利用に対して対価を払うサブスクリプションが登場
第2回の記事は、一握りの優れた経営者によって創出されたブランドであってもマーケティングの視点からそのブランドが成り立つ構造を理解すれば、再現性あるものへと昇華することができるということを、スターバックスというブランドを例に説明しましたね。
僕らのような、限られた一握りではない側にいる人間にとっての朗報をもう一つ。デジタルが経営やマーケティングにもたらしたものについて、お話ししていきましょう。
マーケティングは「価値を創造する交換過程をつくる」活動です。したがって、価値交換の対象となる財やサービスそのもののデジタル化が可能なものは、すでにその価値交換過程のデジタルトランスフォーメーションが実現しています。
たとえば、音楽ではApple MusicやSpotify、映像ではNetflixやAmazonプライム・ビデオ、書籍ではKindle Unlimitedなど。この記事を読んでくださっている方も、すでに利用しているサービスがあるのではないでしょうか。
今紹介したサービスはすべて、加入することでコンテンツを利用する権利を得ることができる、サブスクリプションサービスです。コンテンツそのものの所有に対価を払っているのではなく、利用する権利に対価を払っている、と言えます。
「マーケティング=販売促進」ではない
たとえば、サブスクリプションサービスが登場する前の音楽の楽しみ方はどうだったでしょうか?

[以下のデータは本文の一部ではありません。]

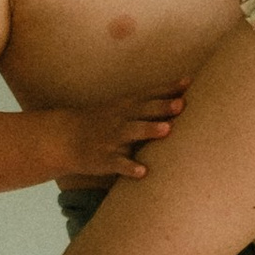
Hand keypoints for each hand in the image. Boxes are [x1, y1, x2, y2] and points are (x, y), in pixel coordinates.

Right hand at [48, 91, 183, 183]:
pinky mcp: (105, 159)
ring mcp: (113, 139)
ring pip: (132, 133)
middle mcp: (121, 119)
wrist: (65, 139)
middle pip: (144, 110)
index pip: (150, 95)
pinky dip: (130, 167)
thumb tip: (181, 99)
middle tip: (181, 104)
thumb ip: (149, 104)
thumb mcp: (122, 108)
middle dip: (162, 107)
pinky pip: (119, 163)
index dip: (168, 89)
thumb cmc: (103, 123)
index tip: (188, 82)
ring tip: (166, 130)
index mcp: (127, 106)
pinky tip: (142, 171)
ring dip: (149, 130)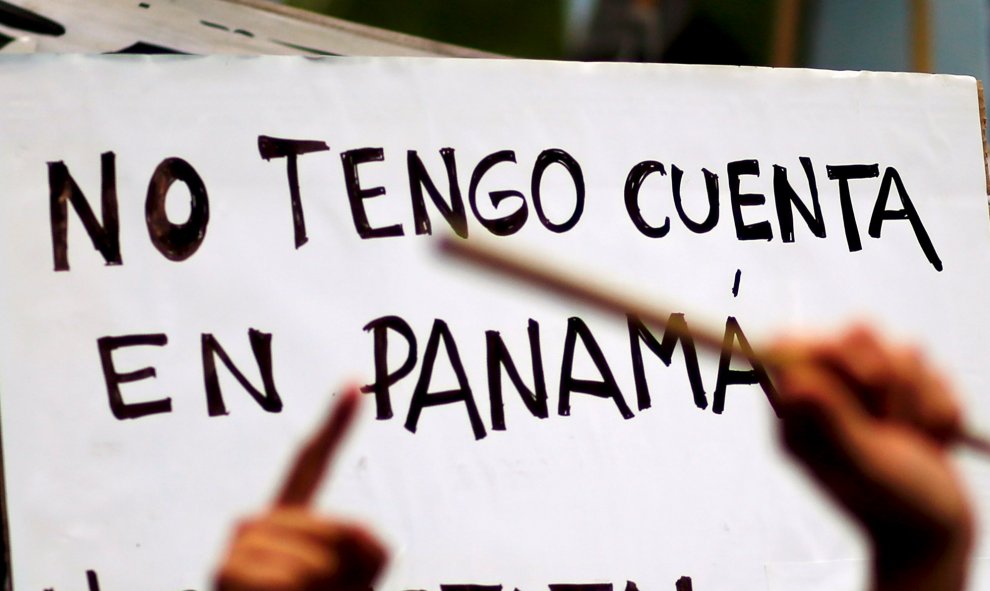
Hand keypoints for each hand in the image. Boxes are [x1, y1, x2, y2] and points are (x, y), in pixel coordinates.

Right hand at [215, 386, 386, 590]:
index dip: (336, 423)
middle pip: (332, 527)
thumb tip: (363, 529)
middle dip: (344, 568)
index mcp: (291, 517)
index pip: (314, 462)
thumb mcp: (357, 577)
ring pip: (314, 560)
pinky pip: (288, 582)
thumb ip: (367, 545)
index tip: (354, 381)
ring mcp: (238, 544)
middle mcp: (259, 522)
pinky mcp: (225, 572)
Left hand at [769, 326, 973, 590]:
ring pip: (902, 350)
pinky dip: (941, 405)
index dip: (827, 346)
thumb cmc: (894, 506)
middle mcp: (830, 396)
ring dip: (918, 395)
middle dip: (886, 373)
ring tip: (914, 436)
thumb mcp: (862, 465)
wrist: (937, 535)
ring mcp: (870, 393)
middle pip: (852, 337)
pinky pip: (933, 370)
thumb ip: (831, 420)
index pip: (794, 347)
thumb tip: (792, 381)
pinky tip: (935, 440)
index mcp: (799, 412)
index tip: (865, 376)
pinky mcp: (907, 394)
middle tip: (890, 418)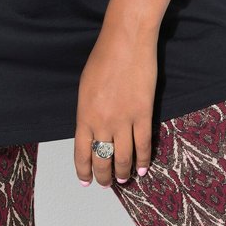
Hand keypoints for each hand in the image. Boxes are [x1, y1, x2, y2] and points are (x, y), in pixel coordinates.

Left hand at [74, 22, 157, 186]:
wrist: (126, 42)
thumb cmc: (103, 58)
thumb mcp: (85, 86)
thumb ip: (88, 111)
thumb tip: (92, 130)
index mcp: (84, 114)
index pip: (82, 152)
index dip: (84, 170)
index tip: (85, 180)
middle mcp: (102, 122)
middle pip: (102, 158)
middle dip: (103, 175)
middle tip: (106, 183)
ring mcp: (124, 120)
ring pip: (123, 157)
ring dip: (123, 172)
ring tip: (123, 179)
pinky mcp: (143, 114)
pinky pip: (144, 145)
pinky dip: (144, 160)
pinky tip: (143, 168)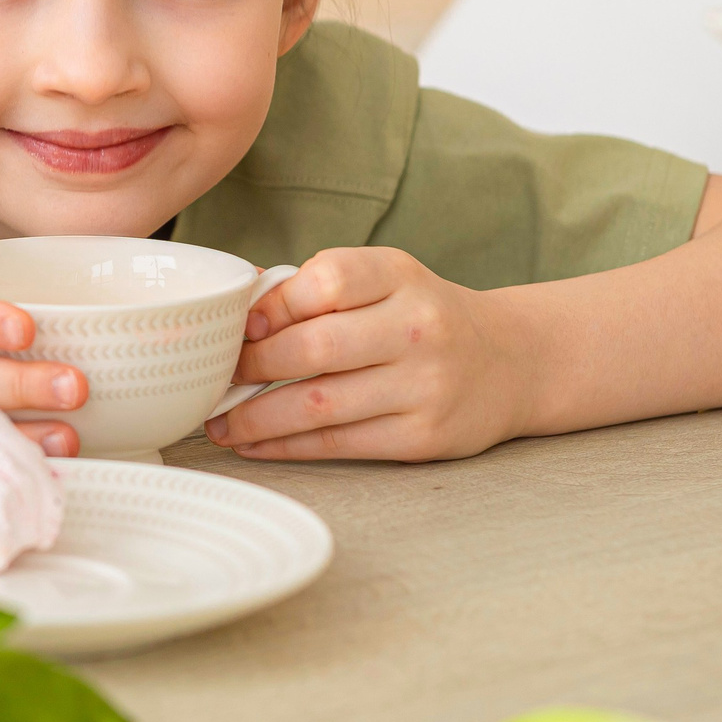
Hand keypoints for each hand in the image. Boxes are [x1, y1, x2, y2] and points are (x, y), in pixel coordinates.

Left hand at [202, 247, 535, 461]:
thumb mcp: (385, 280)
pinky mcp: (423, 435)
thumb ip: (319, 286)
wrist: (508, 363)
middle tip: (213, 378)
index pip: (329, 280)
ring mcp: (424, 385)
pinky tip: (255, 444)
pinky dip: (287, 446)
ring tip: (218, 424)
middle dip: (251, 367)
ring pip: (320, 404)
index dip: (273, 305)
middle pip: (316, 347)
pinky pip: (339, 443)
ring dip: (256, 418)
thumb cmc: (421, 316)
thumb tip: (236, 306)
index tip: (236, 326)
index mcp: (400, 274)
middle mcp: (419, 326)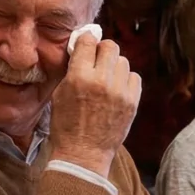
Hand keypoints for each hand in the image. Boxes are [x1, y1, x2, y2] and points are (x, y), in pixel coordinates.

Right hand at [51, 33, 140, 176]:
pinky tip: (116, 89)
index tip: (85, 43)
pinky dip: (125, 80)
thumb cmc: (66, 125)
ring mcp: (120, 91)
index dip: (86, 40)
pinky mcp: (133, 102)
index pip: (88, 41)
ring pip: (123, 61)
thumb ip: (73, 70)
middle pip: (110, 46)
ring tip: (106, 79)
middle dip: (102, 50)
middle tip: (97, 60)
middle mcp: (102, 81)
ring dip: (114, 66)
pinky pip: (134, 77)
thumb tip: (82, 50)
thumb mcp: (60, 94)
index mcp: (80, 77)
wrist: (84, 154)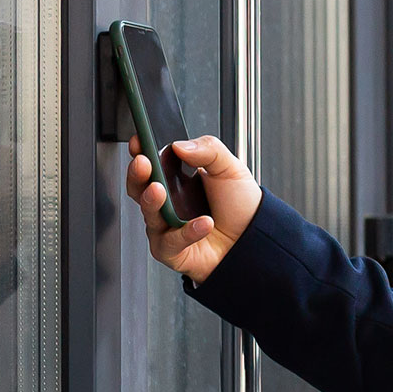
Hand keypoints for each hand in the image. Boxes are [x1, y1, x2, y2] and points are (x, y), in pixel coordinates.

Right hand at [125, 134, 262, 283]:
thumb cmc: (240, 206)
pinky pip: (171, 241)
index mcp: (175, 179)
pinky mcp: (171, 250)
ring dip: (152, 201)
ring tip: (160, 190)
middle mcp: (166, 203)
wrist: (255, 237)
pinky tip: (204, 223)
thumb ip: (208, 150)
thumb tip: (180, 145)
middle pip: (138, 188)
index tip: (138, 141)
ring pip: (149, 214)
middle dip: (137, 174)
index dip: (140, 152)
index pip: (150, 163)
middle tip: (143, 164)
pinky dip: (187, 232)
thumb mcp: (230, 168)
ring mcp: (166, 227)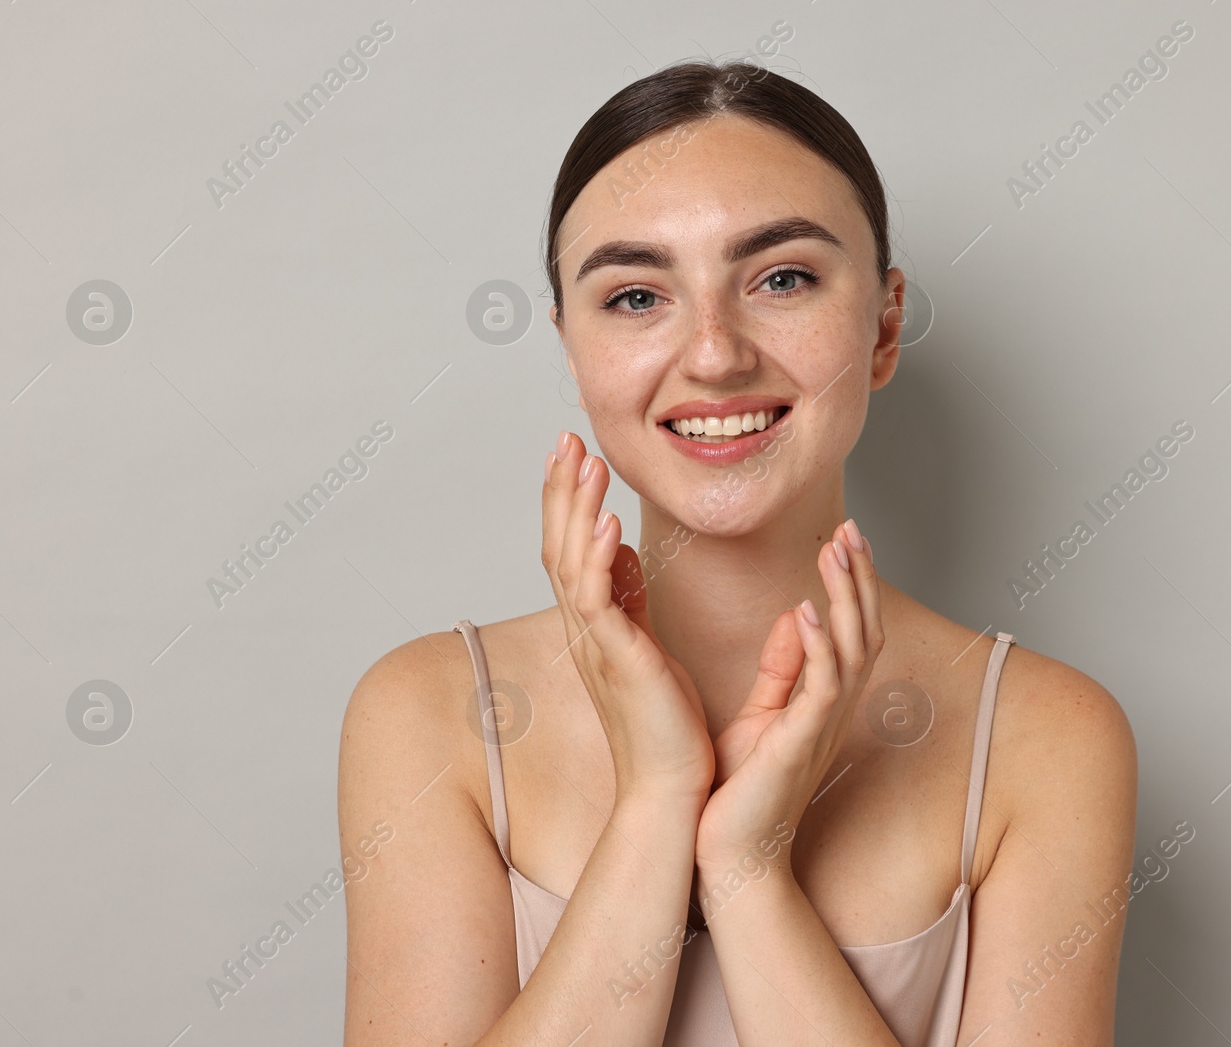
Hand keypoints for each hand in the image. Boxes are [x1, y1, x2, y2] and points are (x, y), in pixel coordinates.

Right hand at [542, 431, 714, 802]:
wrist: (671, 792)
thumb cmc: (667, 729)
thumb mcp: (647, 647)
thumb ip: (630, 600)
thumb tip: (623, 553)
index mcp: (595, 626)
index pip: (571, 550)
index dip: (568, 501)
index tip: (575, 454)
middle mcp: (585, 632)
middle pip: (559, 545)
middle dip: (562, 490)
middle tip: (567, 439)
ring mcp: (595, 646)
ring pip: (571, 563)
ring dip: (576, 508)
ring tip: (586, 460)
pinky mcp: (617, 662)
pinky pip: (597, 602)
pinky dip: (598, 559)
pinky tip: (607, 522)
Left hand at [695, 520, 883, 876]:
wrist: (730, 853)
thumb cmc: (740, 790)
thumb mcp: (763, 714)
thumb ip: (783, 666)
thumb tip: (800, 613)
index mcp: (823, 700)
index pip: (851, 629)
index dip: (852, 582)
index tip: (840, 535)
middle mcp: (832, 710)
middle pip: (865, 630)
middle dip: (859, 576)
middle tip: (850, 526)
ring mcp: (822, 726)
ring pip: (854, 649)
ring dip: (847, 597)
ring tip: (836, 550)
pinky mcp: (801, 743)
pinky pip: (822, 688)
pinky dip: (821, 646)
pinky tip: (810, 609)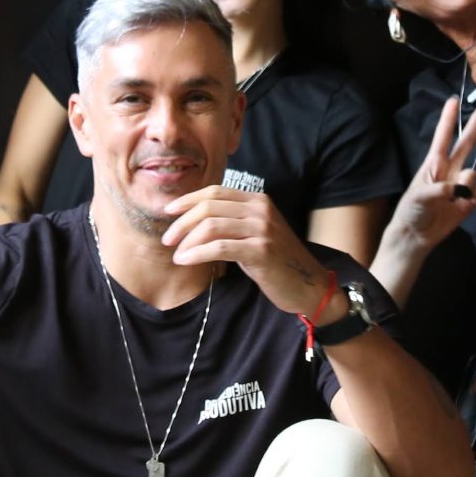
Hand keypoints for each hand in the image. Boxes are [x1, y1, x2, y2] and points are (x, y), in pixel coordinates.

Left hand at [159, 186, 334, 316]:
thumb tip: (193, 220)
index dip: (189, 199)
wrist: (308, 285)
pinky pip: (219, 247)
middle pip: (209, 207)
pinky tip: (185, 261)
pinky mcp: (260, 251)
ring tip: (176, 254)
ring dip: (187, 240)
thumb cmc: (277, 262)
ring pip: (211, 226)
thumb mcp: (255, 233)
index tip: (169, 211)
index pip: (215, 191)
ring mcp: (262, 229)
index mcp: (258, 201)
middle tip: (167, 239)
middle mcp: (260, 210)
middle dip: (182, 222)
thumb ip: (232, 221)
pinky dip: (197, 253)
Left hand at [384, 96, 475, 260]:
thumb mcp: (419, 197)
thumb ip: (440, 189)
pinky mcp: (468, 201)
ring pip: (473, 173)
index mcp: (433, 164)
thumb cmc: (411, 211)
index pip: (443, 137)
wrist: (416, 236)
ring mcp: (459, 185)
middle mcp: (448, 171)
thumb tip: (460, 187)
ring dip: (468, 183)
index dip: (448, 119)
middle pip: (465, 145)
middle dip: (473, 127)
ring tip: (455, 197)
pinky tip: (463, 205)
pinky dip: (474, 198)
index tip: (453, 101)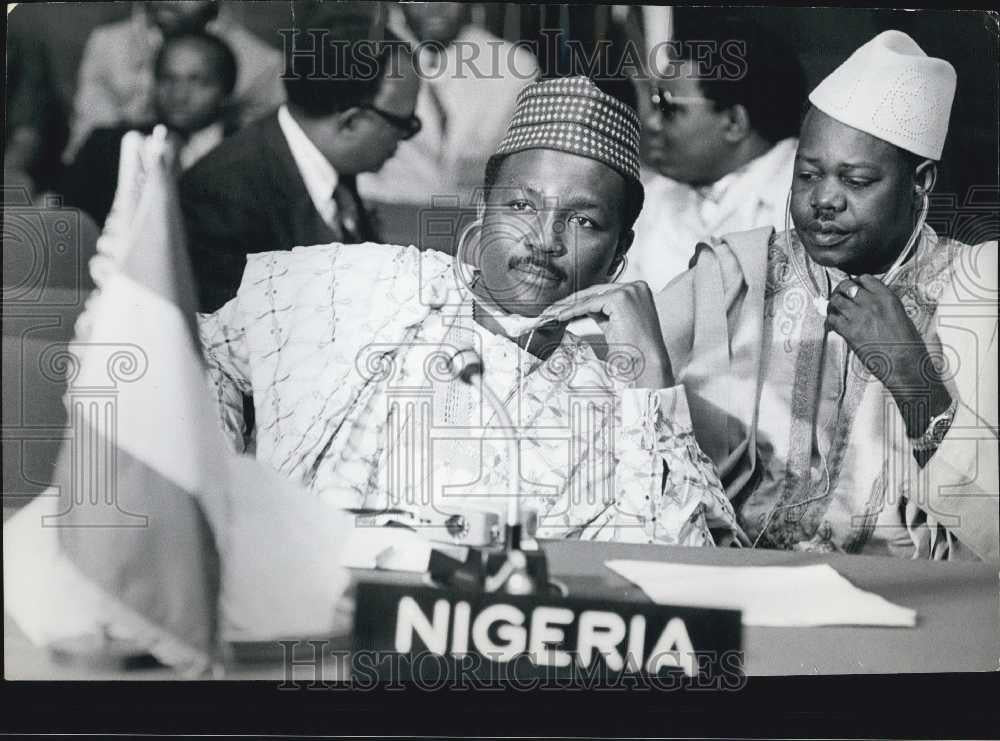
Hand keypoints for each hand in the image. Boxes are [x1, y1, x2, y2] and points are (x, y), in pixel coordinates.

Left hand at [541, 281, 673, 388]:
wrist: (648, 363)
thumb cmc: (634, 350)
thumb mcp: (615, 324)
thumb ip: (602, 312)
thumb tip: (580, 307)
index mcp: (637, 291)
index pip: (602, 293)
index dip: (580, 301)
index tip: (562, 309)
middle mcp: (636, 287)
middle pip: (595, 292)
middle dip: (571, 302)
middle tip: (551, 311)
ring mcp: (630, 290)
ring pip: (590, 297)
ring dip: (568, 306)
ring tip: (551, 314)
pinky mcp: (621, 298)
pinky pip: (589, 304)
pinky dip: (573, 310)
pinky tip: (560, 317)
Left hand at [826, 275, 951, 436]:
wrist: (905, 365)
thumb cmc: (907, 345)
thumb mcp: (901, 316)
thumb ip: (883, 305)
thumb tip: (870, 303)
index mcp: (887, 298)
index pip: (865, 279)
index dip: (857, 282)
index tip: (854, 286)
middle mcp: (871, 303)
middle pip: (847, 286)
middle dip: (841, 290)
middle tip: (840, 295)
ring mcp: (858, 316)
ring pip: (836, 300)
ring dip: (833, 304)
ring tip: (834, 308)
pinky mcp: (849, 331)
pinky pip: (832, 319)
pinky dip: (830, 320)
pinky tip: (834, 323)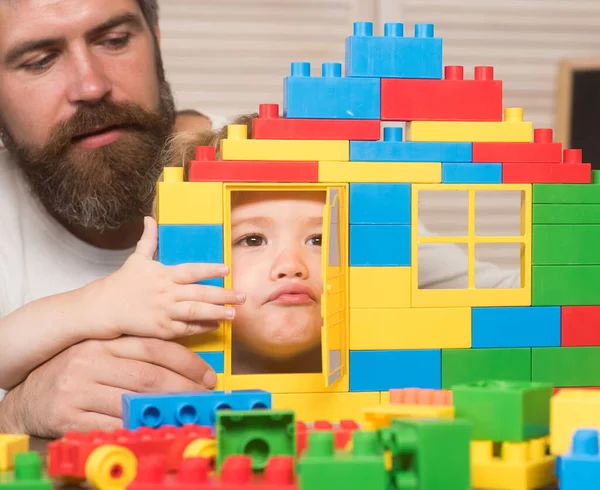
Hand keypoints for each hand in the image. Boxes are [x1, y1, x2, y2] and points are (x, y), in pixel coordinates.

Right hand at [0, 337, 216, 437]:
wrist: (31, 396)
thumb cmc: (76, 373)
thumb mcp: (103, 354)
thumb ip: (136, 356)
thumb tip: (184, 369)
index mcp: (103, 343)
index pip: (154, 348)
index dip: (186, 362)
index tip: (207, 376)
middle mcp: (90, 361)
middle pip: (149, 375)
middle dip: (184, 387)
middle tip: (204, 397)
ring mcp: (78, 389)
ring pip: (134, 400)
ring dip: (166, 410)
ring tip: (187, 413)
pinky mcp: (69, 416)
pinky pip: (113, 425)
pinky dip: (138, 428)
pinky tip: (155, 427)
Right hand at [90, 216, 243, 340]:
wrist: (104, 308)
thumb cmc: (122, 282)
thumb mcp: (136, 258)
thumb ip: (148, 239)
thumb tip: (149, 218)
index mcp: (164, 274)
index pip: (192, 271)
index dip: (210, 269)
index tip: (227, 269)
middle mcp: (167, 292)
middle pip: (200, 293)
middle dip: (224, 295)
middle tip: (243, 296)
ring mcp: (165, 311)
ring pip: (196, 312)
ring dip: (217, 312)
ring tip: (234, 313)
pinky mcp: (161, 328)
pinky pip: (186, 328)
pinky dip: (201, 327)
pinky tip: (215, 325)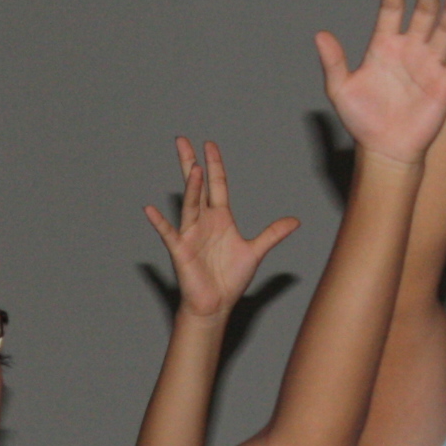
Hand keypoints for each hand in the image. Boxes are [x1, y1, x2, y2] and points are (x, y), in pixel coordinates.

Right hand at [144, 139, 299, 320]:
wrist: (216, 304)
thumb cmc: (230, 279)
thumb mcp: (255, 252)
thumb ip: (272, 234)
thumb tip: (295, 221)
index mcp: (220, 218)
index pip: (217, 184)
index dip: (215, 164)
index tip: (209, 145)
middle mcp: (203, 221)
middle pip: (197, 186)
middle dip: (191, 163)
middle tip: (183, 141)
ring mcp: (190, 234)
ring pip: (190, 204)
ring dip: (191, 187)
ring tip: (193, 168)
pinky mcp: (180, 250)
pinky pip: (168, 233)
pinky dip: (160, 222)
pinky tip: (151, 210)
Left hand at [317, 0, 445, 167]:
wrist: (385, 149)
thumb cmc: (362, 119)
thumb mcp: (341, 90)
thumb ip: (334, 62)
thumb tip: (320, 35)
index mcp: (384, 46)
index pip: (390, 12)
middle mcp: (410, 50)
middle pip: (422, 15)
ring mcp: (430, 65)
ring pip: (444, 32)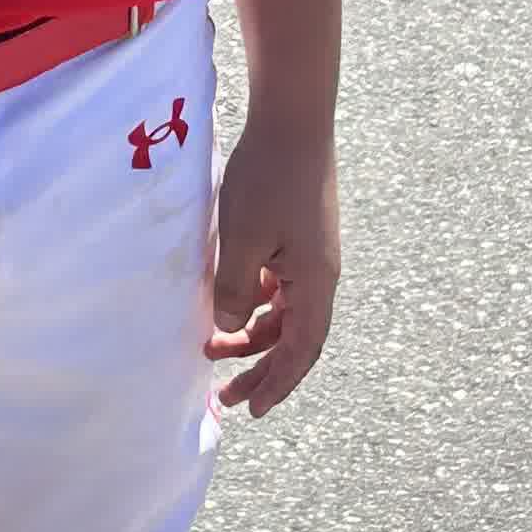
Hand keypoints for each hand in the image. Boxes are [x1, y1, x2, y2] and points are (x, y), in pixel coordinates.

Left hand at [206, 116, 339, 418]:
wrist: (293, 119)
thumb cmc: (268, 177)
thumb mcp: (242, 240)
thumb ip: (234, 291)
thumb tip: (229, 329)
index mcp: (315, 283)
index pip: (301, 351)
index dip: (278, 384)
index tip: (253, 412)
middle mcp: (320, 275)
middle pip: (294, 338)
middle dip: (261, 370)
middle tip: (227, 397)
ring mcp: (309, 254)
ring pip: (283, 312)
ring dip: (252, 336)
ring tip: (212, 349)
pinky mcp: (297, 235)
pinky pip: (277, 285)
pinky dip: (253, 303)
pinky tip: (226, 300)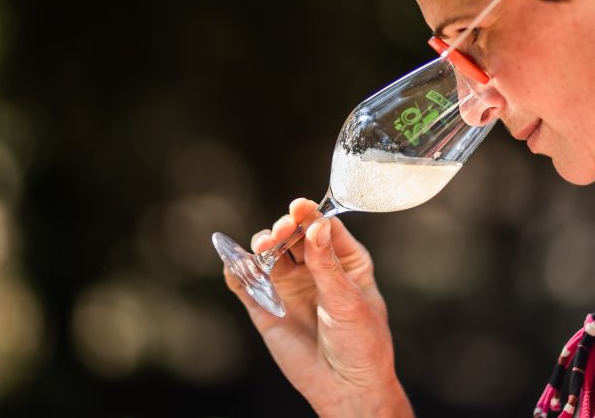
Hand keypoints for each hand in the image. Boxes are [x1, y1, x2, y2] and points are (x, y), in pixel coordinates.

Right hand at [225, 198, 412, 416]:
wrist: (346, 388)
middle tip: (281, 231)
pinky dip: (236, 271)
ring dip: (262, 245)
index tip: (300, 207)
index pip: (323, 228)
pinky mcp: (267, 308)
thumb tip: (315, 227)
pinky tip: (233, 262)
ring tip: (263, 247)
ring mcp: (289, 287)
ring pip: (269, 255)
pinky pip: (246, 284)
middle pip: (293, 236)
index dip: (310, 215)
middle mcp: (314, 269)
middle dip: (285, 228)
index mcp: (344, 261)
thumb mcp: (348, 300)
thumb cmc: (361, 343)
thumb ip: (327, 265)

ひいきにしているアーティストのアルバムやシングルなどのCDが発売されると、それをCDショップで購入して楽曲を楽しむ、あるいはレンタルショップでCDを借りて、個人的利用の範囲内で録音(コピー)し楽しむ、というのが一般的だったように思います。
この状態を楽曲提供側から捉えると、ユーザーに届けるためには、いずれの場合も楽曲を販売する場(CDショップやレンタルショップ)にCDを物理的に配送しておくことが必要になります。楽曲提供者は他にもたくさん存在するので、結果としてCDショップやレンタルショップには多くのアーティストの楽曲が集まり、店頭に並ぶことになります。
その環境下で自社の楽曲をたくさんのユーザーに届けるためには、売り場を確保すること(売ってくれるお店を増やすこと)、店頭での露出を増やすこと(良い条件で店頭に並べること)、つまり流通対策と言われるプロセスが重要になります。いわゆるBTL(Bellow The Line)や、セールスプロモーションと呼ばれるプロセスです。
そしてこれは、別に音楽に限ったことではなく、ユーザーとの価値交換プロセスに第3者(小売店)を含む業界、いわゆる B2B2C に共通するものです。
マーケティングは「価値を創造する交換過程をつくる活動」ですが、一方でマーケティングは売ってなんぼ、つまり販売促進そのものだ、と解釈している方が多いことも認識しています。そういった認識は、このような背景があって生じた現象だと考えています。